Exomoons have been proposed as a potential location for life to thrive for quite some time now. The entire premise of the blockbuster Avatar was that Pandora, a moon circling a gas giant, is habitable.

Such a scenario could come true in our own solar system, after the Sun exceeds its main sequence, turns into a red giant, and then collapses into a white dwarf. When this happens, the gas giants could make their way closer to the star.

The Jovian moon Europa and the Saturnine moons Enceladus and Titan could then go through changes that would make them habitable for life as we know it. Who is to say that the same thing has not yet happened in other solar systems as well?

The Hunt for Exomoons group is dedicated to finding such potential locations. These experts are a part of the science team interpreting the data sent back by the NASA Kepler Telescope. This observatory was developed specifically for finding Earth-like worlds around distant stars.

Back in February 2010, the dataset Kepler produced featured 37 Neptune-class and 10 Jupiter-class exoplanetary candidates that were located in their star's habitable zone. Obviously, liquid water cannot exist on gas giants, but the same is not true for their moons, Space reports.

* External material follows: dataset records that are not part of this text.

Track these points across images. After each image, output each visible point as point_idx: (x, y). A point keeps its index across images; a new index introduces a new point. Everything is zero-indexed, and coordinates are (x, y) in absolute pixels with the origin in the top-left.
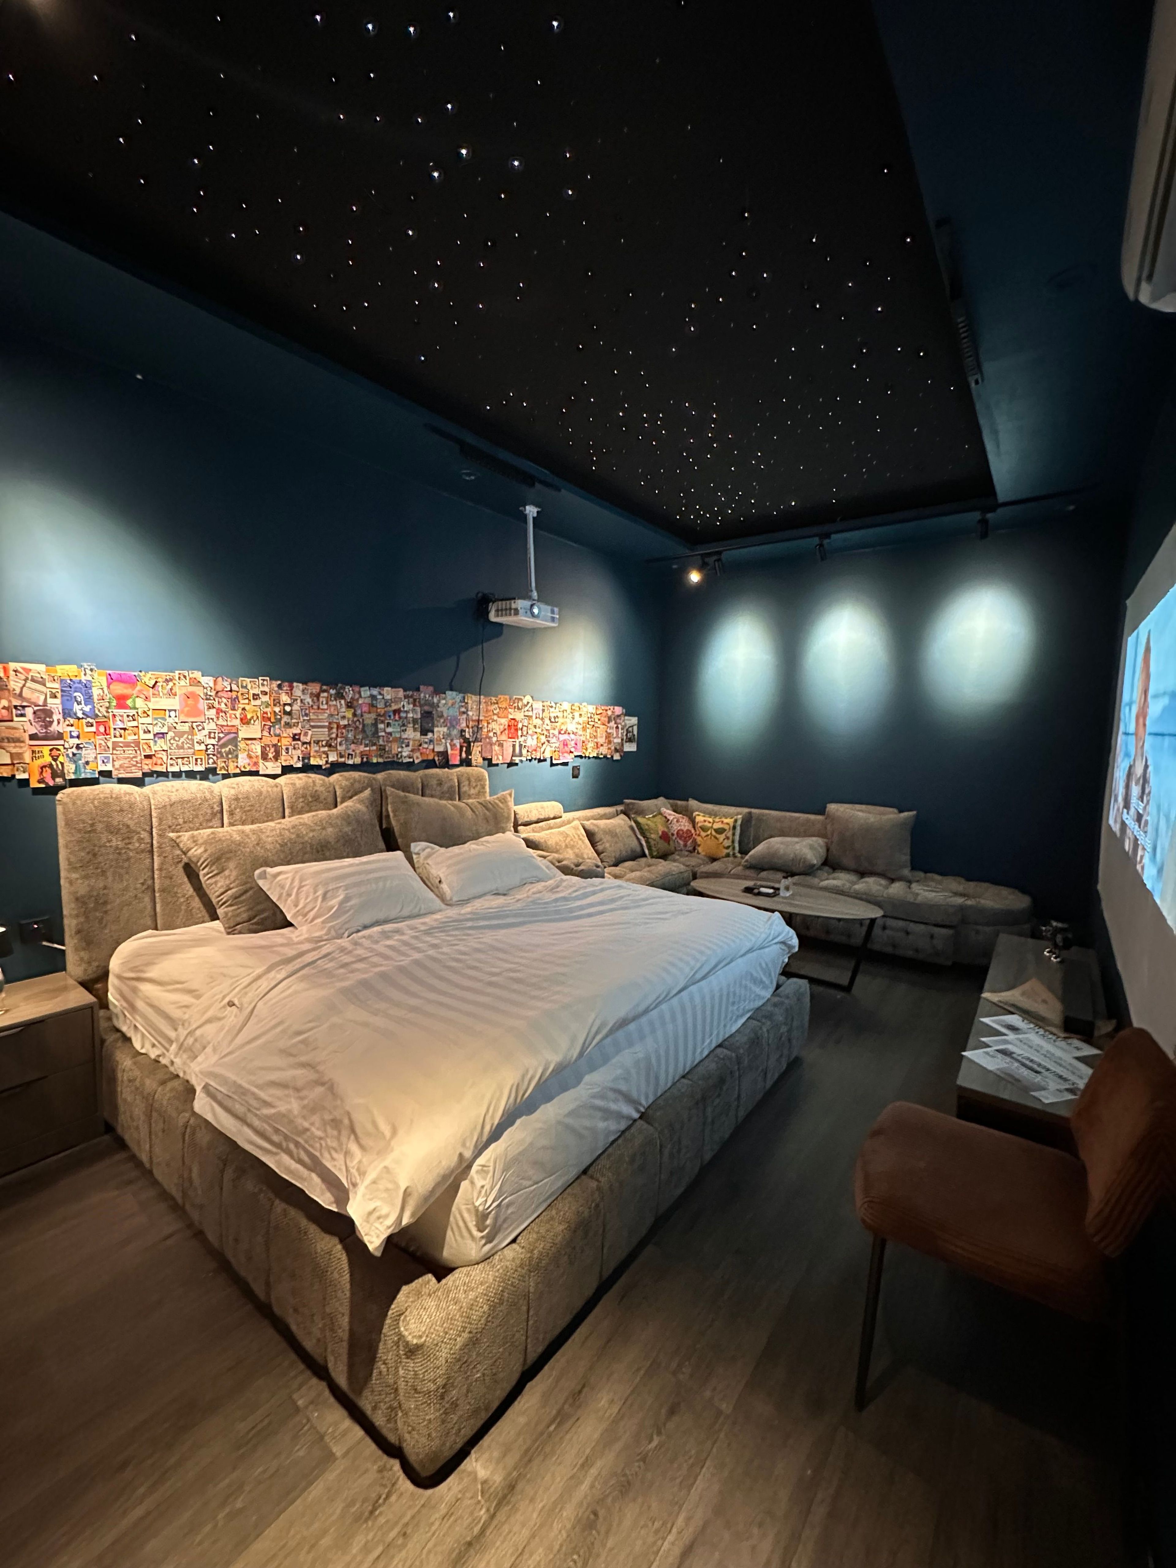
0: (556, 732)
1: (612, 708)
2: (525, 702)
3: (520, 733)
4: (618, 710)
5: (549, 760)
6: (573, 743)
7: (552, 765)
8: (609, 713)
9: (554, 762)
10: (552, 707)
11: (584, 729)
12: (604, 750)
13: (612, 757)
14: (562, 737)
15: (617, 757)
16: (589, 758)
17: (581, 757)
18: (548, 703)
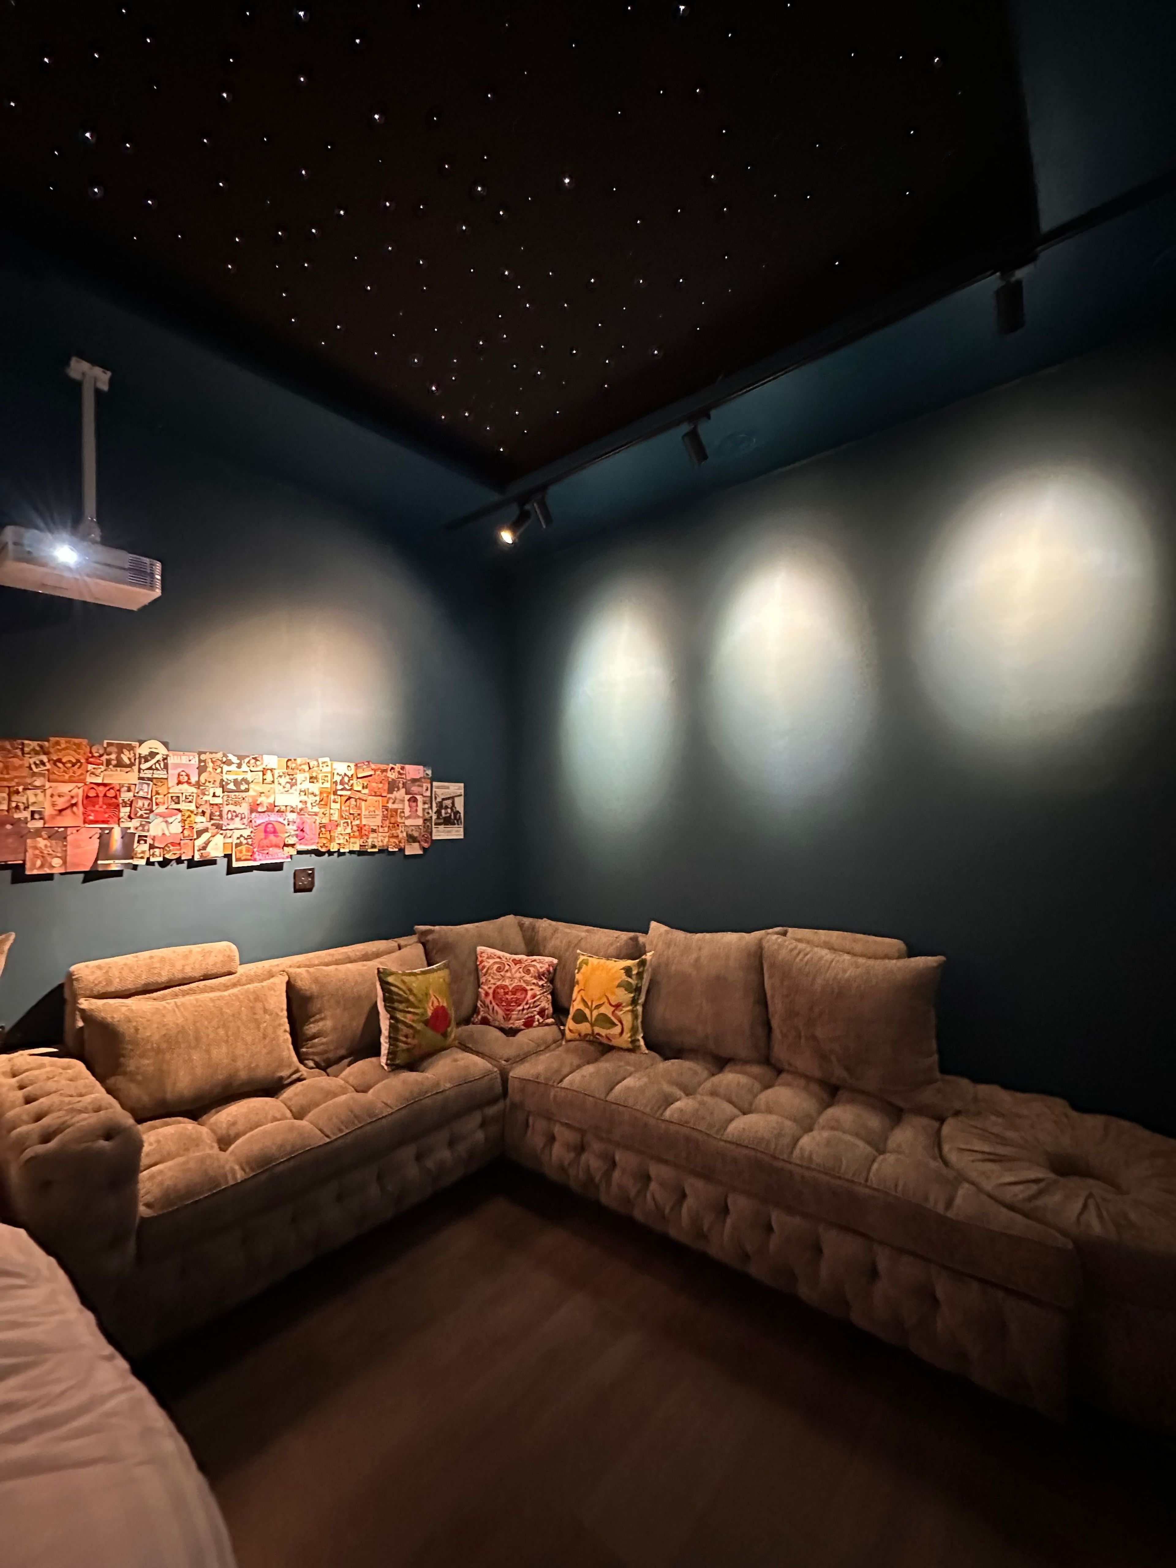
0: (244, 809)
1: (398, 767)
2: (144, 750)
3: (124, 811)
4: (414, 771)
5: (223, 864)
6: (292, 828)
7: (231, 871)
8: (392, 775)
9: (235, 864)
10: (229, 763)
11: (323, 802)
12: (379, 840)
13: (402, 850)
14: (260, 820)
15: (413, 849)
16: (340, 854)
17: (318, 853)
18: (219, 755)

Harvard-Smithsonian Center for Astrophysics (CfA) astronomer David Kipping, a member of the Kepler team, says that moons located around these worlds would tick “all the boxes for our wish list of habitable conditions.”

The expert selected a computer model that allows researchers to tease out the light signature of exomoons orbiting exoplanets that pass in front of their parent stars, in Kepler's field of view.

One thing experts need to be on the lookout for is not confusing exomoons with sunspots. At such great distances as Kepler is from its targets, that could very easily happen. “A starspot could look very similar,” Kipping explains.

Several research teams are currently developing their own models of teasing out exomoons in orbit around distant planets. “Everyone is finding their own approach to solving the problem, and I think they're really very complementary,” the CfA astronomer concludes.